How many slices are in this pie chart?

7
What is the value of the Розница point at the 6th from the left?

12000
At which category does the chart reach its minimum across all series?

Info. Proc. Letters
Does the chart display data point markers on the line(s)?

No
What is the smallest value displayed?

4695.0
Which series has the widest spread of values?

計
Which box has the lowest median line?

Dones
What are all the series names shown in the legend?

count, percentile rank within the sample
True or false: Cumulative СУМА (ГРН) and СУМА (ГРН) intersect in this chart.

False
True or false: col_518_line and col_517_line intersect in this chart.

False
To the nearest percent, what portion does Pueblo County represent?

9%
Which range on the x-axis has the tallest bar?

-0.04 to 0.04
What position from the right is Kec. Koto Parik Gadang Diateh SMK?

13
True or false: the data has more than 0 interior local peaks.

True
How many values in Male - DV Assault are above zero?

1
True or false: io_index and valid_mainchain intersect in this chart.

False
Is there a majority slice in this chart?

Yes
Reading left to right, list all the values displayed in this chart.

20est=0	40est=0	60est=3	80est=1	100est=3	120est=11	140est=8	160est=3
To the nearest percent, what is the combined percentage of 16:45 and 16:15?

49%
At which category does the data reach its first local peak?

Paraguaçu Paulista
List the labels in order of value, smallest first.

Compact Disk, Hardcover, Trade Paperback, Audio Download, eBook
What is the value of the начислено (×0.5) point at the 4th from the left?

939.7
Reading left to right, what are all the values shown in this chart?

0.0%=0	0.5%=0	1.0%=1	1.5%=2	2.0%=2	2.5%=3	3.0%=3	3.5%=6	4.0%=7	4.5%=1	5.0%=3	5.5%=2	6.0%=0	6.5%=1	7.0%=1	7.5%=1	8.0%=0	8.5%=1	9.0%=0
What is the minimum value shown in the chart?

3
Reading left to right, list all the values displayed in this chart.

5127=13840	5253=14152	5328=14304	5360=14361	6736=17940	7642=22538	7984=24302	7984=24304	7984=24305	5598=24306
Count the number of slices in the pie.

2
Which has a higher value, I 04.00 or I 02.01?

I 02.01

Try it: Locate every line in the records above that contains the word "chart" and copy each of those lines.

Written response:
How many slices are in this pie chart?
At which category does the chart reach its minimum across all series?
Does the chart display data point markers on the line(s)?
True or false: Cumulative СУМА (ГРН) and СУМА (ГРН) intersect in this chart.
True or false: col_518_line and col_517_line intersect in this chart.
True or false: io_index and valid_mainchain intersect in this chart.
Is there a majority slice in this chart?
Reading left to right, list all the values displayed in this chart.
Reading left to right, what are all the values shown in this chart?
What is the minimum value shown in the chart?
Reading left to right, list all the values displayed in this chart.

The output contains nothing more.